■ **Task details**
Copy out, without any change, the part of the entries below that opens with the line containing "genus: Rosa" and closes with the line containing "catalogue / barcode: US 644498", with both of those lines included.

■ **Supplied records**

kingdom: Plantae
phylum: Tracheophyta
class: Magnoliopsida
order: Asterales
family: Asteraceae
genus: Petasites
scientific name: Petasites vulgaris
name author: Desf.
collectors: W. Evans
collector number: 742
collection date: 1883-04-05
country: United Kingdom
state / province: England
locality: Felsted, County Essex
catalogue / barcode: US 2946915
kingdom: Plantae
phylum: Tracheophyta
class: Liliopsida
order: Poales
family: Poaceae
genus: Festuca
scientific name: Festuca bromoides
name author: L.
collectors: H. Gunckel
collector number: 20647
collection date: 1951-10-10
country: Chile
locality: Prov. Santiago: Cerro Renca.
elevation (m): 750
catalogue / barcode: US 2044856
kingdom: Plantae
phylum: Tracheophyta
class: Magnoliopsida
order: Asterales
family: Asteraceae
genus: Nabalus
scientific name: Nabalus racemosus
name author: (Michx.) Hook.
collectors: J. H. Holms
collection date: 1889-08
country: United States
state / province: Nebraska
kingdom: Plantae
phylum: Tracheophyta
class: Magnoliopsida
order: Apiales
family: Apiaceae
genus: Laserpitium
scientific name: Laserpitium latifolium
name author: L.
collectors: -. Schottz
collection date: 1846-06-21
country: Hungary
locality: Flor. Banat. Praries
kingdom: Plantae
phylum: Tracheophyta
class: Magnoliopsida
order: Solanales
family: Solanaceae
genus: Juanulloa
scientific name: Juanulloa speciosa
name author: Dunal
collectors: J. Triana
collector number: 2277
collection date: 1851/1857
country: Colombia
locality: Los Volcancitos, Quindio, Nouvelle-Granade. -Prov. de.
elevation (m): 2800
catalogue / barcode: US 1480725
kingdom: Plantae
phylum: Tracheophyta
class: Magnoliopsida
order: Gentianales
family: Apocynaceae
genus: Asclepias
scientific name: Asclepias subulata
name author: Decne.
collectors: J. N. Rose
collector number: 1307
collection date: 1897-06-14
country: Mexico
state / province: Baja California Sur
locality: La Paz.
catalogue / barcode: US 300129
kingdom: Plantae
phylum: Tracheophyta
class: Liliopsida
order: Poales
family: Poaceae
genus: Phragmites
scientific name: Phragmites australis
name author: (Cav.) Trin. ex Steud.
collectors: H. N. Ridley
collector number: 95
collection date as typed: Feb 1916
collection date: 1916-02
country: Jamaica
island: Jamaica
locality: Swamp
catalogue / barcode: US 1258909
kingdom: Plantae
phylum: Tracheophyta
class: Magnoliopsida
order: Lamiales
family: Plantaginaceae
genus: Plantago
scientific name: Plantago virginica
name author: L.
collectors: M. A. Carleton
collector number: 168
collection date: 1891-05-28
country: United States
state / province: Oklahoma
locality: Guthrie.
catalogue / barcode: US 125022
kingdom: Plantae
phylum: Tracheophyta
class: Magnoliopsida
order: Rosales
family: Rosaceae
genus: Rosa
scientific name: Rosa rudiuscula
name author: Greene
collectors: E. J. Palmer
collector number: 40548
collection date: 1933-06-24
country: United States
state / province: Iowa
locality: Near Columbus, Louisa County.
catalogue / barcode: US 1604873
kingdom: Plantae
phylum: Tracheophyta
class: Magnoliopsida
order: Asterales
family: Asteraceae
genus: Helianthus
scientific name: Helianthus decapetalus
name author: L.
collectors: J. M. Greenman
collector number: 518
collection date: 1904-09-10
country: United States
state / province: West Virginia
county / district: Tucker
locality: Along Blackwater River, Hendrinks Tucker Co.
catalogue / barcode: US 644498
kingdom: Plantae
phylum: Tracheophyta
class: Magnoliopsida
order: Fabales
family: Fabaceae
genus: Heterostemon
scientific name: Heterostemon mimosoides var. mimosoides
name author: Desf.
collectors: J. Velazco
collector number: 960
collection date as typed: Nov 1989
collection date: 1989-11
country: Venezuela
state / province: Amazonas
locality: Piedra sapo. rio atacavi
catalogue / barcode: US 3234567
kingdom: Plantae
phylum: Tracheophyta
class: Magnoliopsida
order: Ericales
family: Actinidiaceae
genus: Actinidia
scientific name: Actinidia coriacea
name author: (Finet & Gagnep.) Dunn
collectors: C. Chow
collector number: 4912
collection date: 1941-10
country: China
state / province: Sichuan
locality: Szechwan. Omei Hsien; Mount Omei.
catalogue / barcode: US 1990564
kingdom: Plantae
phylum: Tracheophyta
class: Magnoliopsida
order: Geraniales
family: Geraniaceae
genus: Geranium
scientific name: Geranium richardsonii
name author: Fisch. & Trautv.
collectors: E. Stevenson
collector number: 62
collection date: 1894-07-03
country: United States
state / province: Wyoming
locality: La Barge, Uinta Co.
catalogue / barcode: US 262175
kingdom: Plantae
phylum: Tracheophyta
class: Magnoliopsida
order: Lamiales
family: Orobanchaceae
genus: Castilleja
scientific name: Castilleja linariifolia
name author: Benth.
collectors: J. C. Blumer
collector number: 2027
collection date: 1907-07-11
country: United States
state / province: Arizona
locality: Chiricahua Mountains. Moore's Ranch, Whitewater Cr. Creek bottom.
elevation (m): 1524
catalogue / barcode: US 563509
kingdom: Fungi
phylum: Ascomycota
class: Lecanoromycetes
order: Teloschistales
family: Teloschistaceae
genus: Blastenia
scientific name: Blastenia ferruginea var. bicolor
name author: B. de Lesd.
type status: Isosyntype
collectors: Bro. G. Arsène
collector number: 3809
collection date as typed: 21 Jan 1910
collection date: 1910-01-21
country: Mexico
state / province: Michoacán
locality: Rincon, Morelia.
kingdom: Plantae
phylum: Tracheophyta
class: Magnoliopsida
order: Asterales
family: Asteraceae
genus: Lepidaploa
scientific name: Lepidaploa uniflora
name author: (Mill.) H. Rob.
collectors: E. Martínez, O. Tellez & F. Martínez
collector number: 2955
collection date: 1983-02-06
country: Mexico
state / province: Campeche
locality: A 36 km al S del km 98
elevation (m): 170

■ **Exercise answer**
genus: Rosa
scientific name: Rosa rudiuscula
name author: Greene
collectors: E. J. Palmer
collector number: 40548
collection date: 1933-06-24
country: United States
state / province: Iowa
locality: Near Columbus, Louisa County.
catalogue / barcode: US 1604873
kingdom: Plantae
phylum: Tracheophyta
class: Magnoliopsida
order: Asterales
family: Asteraceae
genus: Helianthus
scientific name: Helianthus decapetalus
name author: L.
collectors: J. M. Greenman
collector number: 518
collection date: 1904-09-10
country: United States
state / province: West Virginia
county / district: Tucker
locality: Along Blackwater River, Hendrinks Tucker Co.
catalogue / barcode: US 644498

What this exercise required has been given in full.